Seasonally August is a slow month in ILS sector, with few transactions coming to market, and this August has been no exception.

However, as the industry arrives in Monte Carlo for the annual Rendez-Vous de Septembre (RVS), the market’s activity is starting to hot up again.

“August is typically a slow month, and 2014 was no exception, but moving forward the market is now really focused on getting back to new deals and we’ve seen good capital inflows to support new primary issuance.

“Now the focus is post Monte Carlo and examining what is in the pipeline—what perils and types of transactions do we need to consider? The attitude is much more ‘back to work’ than was the case three or four weeks ago,” says Schultz.

He explains that this lull in the market is a result of being between typical renewals seasons, but says that ILS is gradually becoming a year-round issuance cycle.

“The quiet August is just the way that the market has developed, as there’s always a rush by sponsors to bring US hurricane transactions to market by July 1. Once that’s happened, it typically becomes quiet throughout the summer before preparing for the new wave of issuances,” explains Schultz.

“The sector is developing into a year-round issuance market, but it’s still a little quieter in the summer. Last year we saw five or six deals in the summer, which was unusual, but that didn’t repeat this year.”

As investors and sponsors revive their ‘back to work’ attitude, Schultz expects to see a busy second half of the year.

“There’s going to be a good level of offering of cat bonds and sidecars, which combined will represent a good level of activity in the second half of the year,” he says.

From strength to strength

The ILS sector has demonstrated a number of significant developments in recent months which support claims by those in the market that the alternative capital is here to stay.

Fund managers, among others, have shown a keen interest in enhancing their knowledge of the sector, with Fermat Capital recently incorporating the use of AIR Worldwide’s Touchstone catastrophe model to enable it to perform more detailed modelling on its catastrophe-related financial instruments.

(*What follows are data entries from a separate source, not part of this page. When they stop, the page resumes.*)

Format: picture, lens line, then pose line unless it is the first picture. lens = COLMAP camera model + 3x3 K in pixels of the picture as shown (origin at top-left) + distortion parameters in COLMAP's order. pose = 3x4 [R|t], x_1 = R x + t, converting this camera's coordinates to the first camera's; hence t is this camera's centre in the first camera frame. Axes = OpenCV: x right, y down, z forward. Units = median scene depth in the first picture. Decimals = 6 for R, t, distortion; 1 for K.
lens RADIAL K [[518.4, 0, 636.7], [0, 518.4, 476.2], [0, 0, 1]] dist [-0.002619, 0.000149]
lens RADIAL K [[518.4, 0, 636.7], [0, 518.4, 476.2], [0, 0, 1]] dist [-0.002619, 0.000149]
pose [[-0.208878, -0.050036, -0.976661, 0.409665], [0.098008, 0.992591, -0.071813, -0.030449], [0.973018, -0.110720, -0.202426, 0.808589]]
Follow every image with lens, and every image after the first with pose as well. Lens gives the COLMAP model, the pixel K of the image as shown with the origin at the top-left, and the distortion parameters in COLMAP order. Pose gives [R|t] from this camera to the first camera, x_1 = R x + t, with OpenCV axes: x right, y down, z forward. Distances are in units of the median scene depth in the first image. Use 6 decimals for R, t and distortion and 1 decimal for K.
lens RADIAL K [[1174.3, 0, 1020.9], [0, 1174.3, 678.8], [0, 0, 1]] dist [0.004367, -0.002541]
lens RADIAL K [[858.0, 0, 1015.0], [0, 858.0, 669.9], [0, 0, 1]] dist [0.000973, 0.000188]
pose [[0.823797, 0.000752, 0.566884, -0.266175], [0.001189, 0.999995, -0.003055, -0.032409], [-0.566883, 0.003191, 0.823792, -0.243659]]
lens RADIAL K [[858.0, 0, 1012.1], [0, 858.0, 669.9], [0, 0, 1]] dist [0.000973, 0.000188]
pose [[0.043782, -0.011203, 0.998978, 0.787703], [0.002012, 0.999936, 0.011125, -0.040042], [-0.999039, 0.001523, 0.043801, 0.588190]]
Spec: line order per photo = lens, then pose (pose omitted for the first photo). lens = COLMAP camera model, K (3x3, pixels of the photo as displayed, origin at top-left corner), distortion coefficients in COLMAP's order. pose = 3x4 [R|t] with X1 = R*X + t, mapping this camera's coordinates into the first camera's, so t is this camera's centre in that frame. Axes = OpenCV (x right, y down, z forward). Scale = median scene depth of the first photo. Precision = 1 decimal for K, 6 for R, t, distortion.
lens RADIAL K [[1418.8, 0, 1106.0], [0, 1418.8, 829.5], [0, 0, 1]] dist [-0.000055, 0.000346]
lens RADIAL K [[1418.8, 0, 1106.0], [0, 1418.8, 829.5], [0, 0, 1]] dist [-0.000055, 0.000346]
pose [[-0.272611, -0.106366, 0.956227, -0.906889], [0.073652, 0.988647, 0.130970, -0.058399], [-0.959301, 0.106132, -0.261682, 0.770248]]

“If you look at the activities of underwriters in the space five years ago compared to now, it’s much more sophisticated. As funds become larger, there’s a greater capital base in which to spread some of this cost. We’re going to see a continued push by managers to differentiate their products in the marketplace, and one way to do this is through analytics.

“Also, as we start to experience loss events, you will begin to see differentiated results in terms of performance. When there are no losses in the market, it’s hard to distinguish performance, so managers are focusing on analytics and new strategies to differentiate their results,” says Schultz.

The introduction of new ILS jurisdictions is another example of the growing success of the market.

“Having alternatives to Bermuda or Cayman-based vehicles for European sponsors is helpful for the market. It increases competition and allows sponsors to transact in domiciles that are more familiar and customary. Taking steps at the margin to ease frictional costs is also helpful,” explains Schultz.